According to a 2016 study published in Dermatologic Surgery, there are 3 clinical causes of enlarged facial pores. Excessive sebum secretion, decreased elasticity around pores, and increased hair follicle volume were all found to affect pore size, alongside hormones, genetics, skin care regimen, and chronic acne. Another consideration is an individual’s skin type; oily skin types often tend to be associated with the appearance of large, open pores and increased sebum secretion, however, the condition affects all skin types.
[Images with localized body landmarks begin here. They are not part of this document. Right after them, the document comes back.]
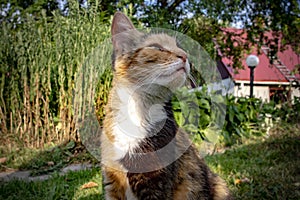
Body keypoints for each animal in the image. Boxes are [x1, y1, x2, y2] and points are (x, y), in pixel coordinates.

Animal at [101, 11, 232, 199]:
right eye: (156, 47)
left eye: (180, 47)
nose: (185, 56)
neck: (139, 110)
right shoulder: (112, 184)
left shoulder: (156, 184)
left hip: (220, 185)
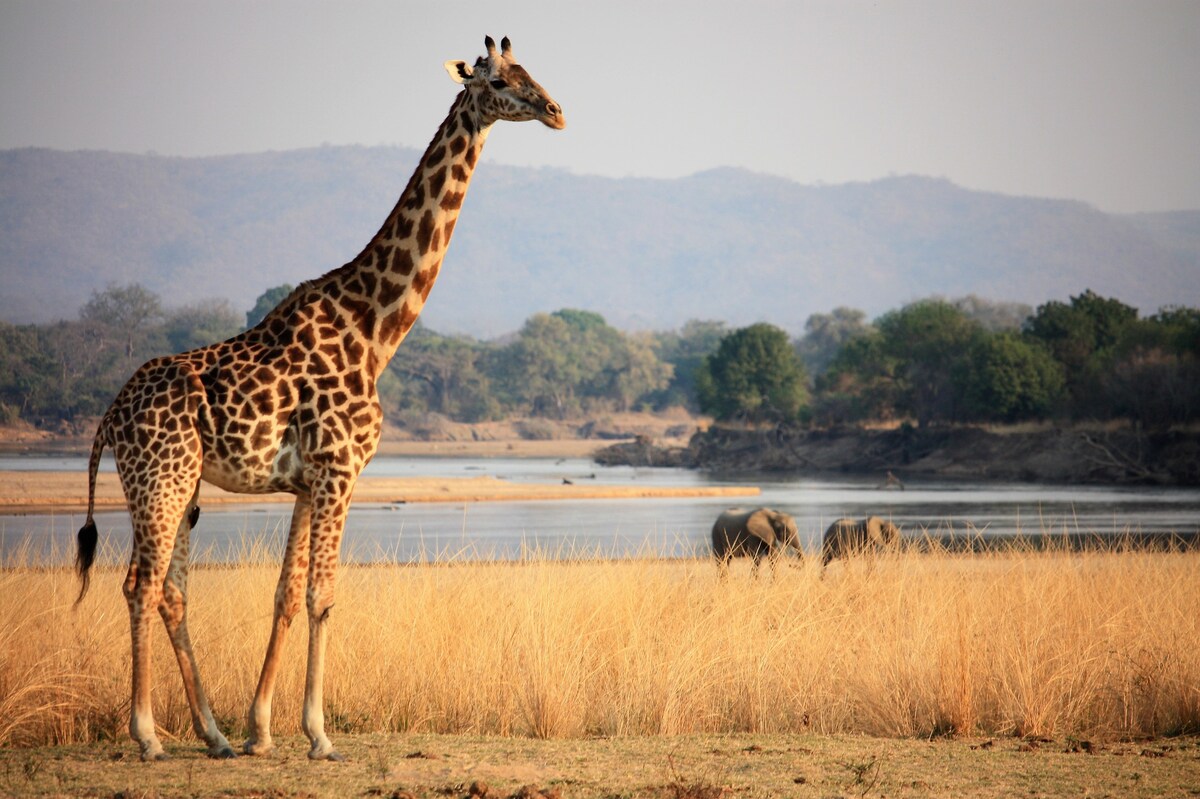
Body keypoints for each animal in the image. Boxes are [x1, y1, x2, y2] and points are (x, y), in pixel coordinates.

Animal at [73, 37, 561, 758]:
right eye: (499, 81)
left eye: (532, 72)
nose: (556, 110)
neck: (376, 326)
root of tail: (109, 416)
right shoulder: (340, 470)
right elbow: (323, 594)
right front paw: (318, 734)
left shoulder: (307, 481)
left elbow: (285, 593)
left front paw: (259, 730)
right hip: (158, 480)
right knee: (140, 584)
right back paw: (149, 736)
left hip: (180, 487)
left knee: (172, 593)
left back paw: (214, 735)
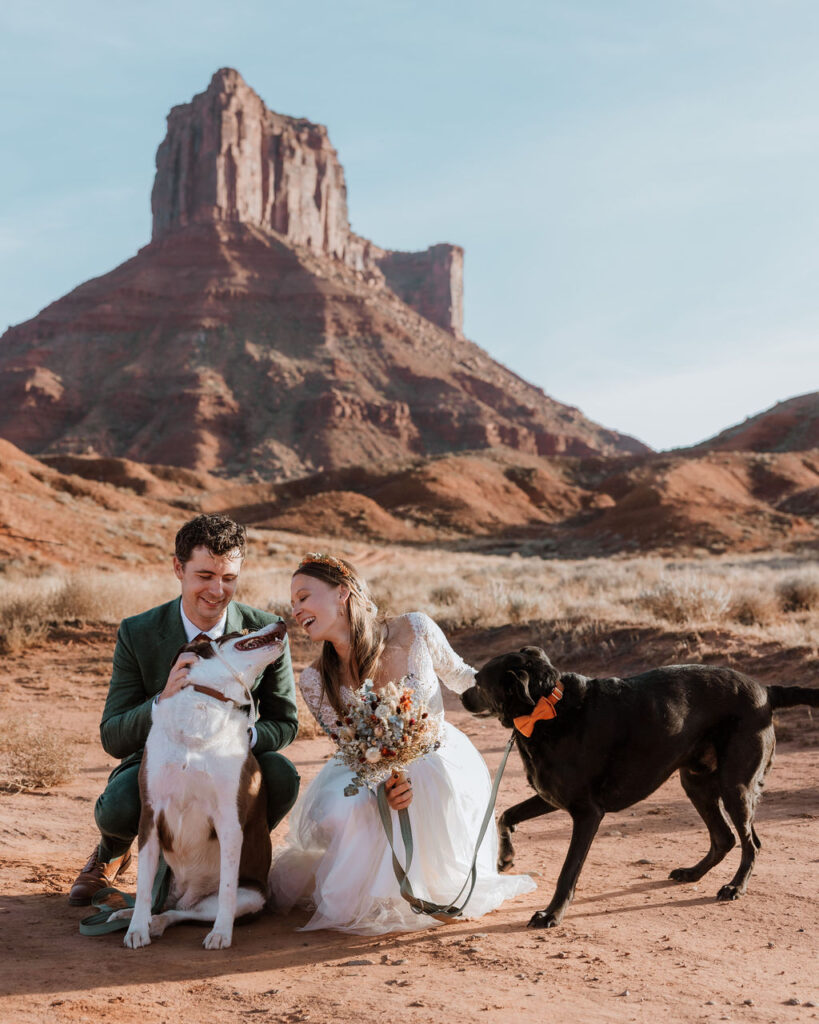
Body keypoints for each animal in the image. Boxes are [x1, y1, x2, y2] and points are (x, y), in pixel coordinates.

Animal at [112, 618, 284, 946]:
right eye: (243, 630)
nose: (282, 621)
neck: (206, 702)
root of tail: (185, 896)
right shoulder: (150, 814)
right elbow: (142, 887)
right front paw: (137, 929)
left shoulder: (229, 820)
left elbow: (227, 889)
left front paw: (221, 934)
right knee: (161, 904)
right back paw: (132, 917)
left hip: (248, 896)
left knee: (180, 913)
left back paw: (163, 922)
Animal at [464, 651, 814, 933]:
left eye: (479, 681)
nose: (464, 695)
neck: (547, 709)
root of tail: (765, 690)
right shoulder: (552, 796)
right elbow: (505, 815)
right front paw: (506, 858)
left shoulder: (587, 813)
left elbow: (567, 872)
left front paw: (552, 914)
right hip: (696, 783)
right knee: (724, 838)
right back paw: (692, 873)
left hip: (734, 787)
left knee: (751, 843)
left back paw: (735, 887)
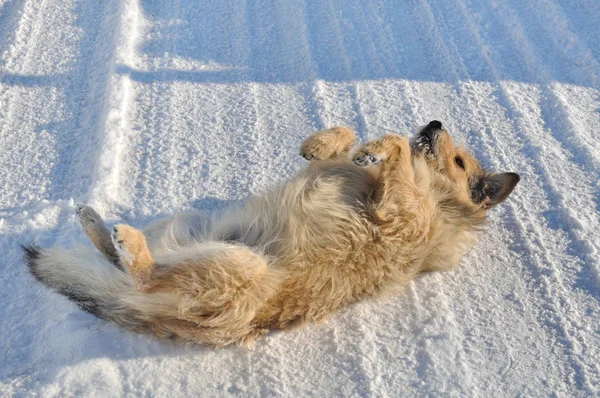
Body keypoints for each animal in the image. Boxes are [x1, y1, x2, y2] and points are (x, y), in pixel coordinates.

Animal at [22, 121, 520, 346]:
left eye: (459, 161)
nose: (434, 123)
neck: (437, 196)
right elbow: (342, 142)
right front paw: (335, 143)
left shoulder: (403, 216)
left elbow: (395, 144)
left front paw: (381, 146)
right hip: (194, 226)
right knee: (123, 265)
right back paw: (95, 224)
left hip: (240, 266)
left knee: (144, 274)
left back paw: (126, 242)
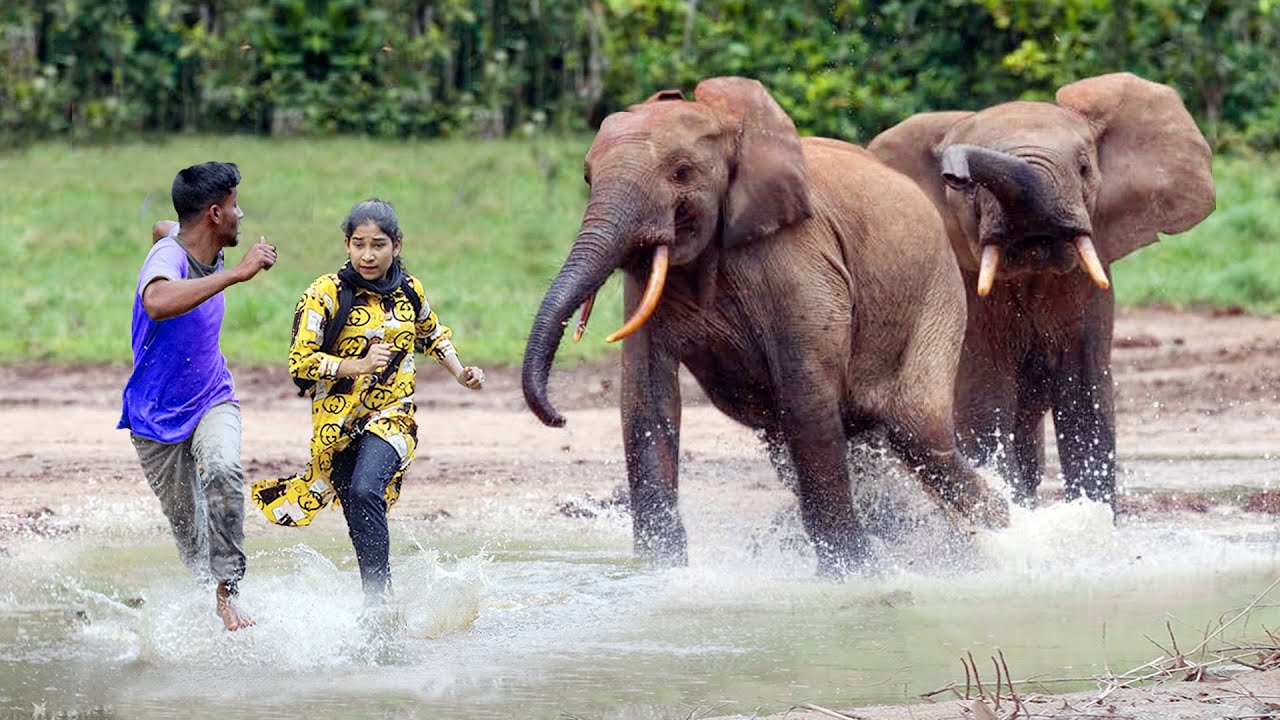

Due to the variety of potential triggers, identifying the underlying causes of enlarged pores and educating patients about the truth behind the following commonly believed myths may be useful in optimizing treatment results.

Common Myths About Pores

Pores Are Able to Open and Close

Applying heat through steaming, physical activity, and a variety of skin care products have been said to open pores. However, pores do not open and close – they can only dilate. When the pore opening becomes clogged and the oil produced cannot be disposed of, the resulting buildup leads to pore dilation. Steaming the face or other methods of heating the skin will not cause pores to open, instead, they can cause excess buildup to loosen and rise to the surface allowing for easier removal.  Caution should be advised to prevent applying excess heat, which can exacerbate or trigger other skin-related issues.

Clogged Pores Reflect a Dirty Face 

Clogged pores are often associated with dirt and the appearance of blackheads on the surface of the skin is thought to result from environmental debris congestion. In reality, external materials do not obstruct pores. Instead, blackheads, or open comedones, indicate a blockage of the pore opening. This debris is most often comprised of dead skin cells and sebum underneath the skin and varies with hormone levels, genetics, and skin type.  

Dry Skin Mitigates Blackheads or Large Pores

Oily and combination skin types are most often associated with enlarged pores however, individuals with dry skin can have noticeable pores, too. Genetics, hormones, sun damage, and aging can determine pore size and make them appear larger regardless of skin type.

Makeup Clogs Pores

Makeup, especially its frequent application, has been linked to clogged pores despite the fact that it does not seep into hair follicles or obstruct pore openings. Not all beauty products cause comedones to form although, certain ingredients found in cosmetics have the potential to irritate the skin and promote comedone formation. Avoiding oils and compounds found in comedogenic makeup and using non-comedogenic products can help prevent breakouts and decrease the appearance of enlarged pores.

Sunlight Can Clear Pores

Another popular myth claims that sun exposure can dry excess sebum and cause pores to shrink. In reality, prolonged sun exposure can actually cause pore size to increase as UV rays damage collagen which strengthens and supports skin structure. As collagen levels decrease, pores can appear wider on the surface.  To avoid these adverse effects, the skin should be protected with non-comedogenic sunscreen and sun exposure should be limited to prevent permanent damage.

Frequent Washing Prevents Pore Blockage

Washing the face several times a day is thought to prevent clogged pores, however, the tendency to develop comedones is not actually impacted by washing frequency. While washing helps remove excess oil and dead skin cells – which can contribute to breakouts – over-washing can irritate the skin’s surface, causing redness and excessive dryness.

Nose Strips, Face Masks, and Other Cosmetic Products Can Shrink Pores

Although a variety of products are marketed as having the ability to shrink pores, the genetically predetermined size of hair follicles cannot be changed by an at-home product. While nose strips and face masks can remove trapped oil and debris making pores appear less visible, these changes are strictly temporary. Certain laser treatments offer a more permanent solution to enlarged pores. Non-ablative lasers such as Medlite, Genesis, and Fraxel, can help promote collagen production and diminish the appearance of pores.

 

Educating patients who hope to reduce the appearance of their pores about these common myths is essential to preventing self-inflicted damage and optimizing clinical results. Meanwhile, therapeutic modalities should be determined on an individually tailored basis to ensure all potential causes are identified and addressed.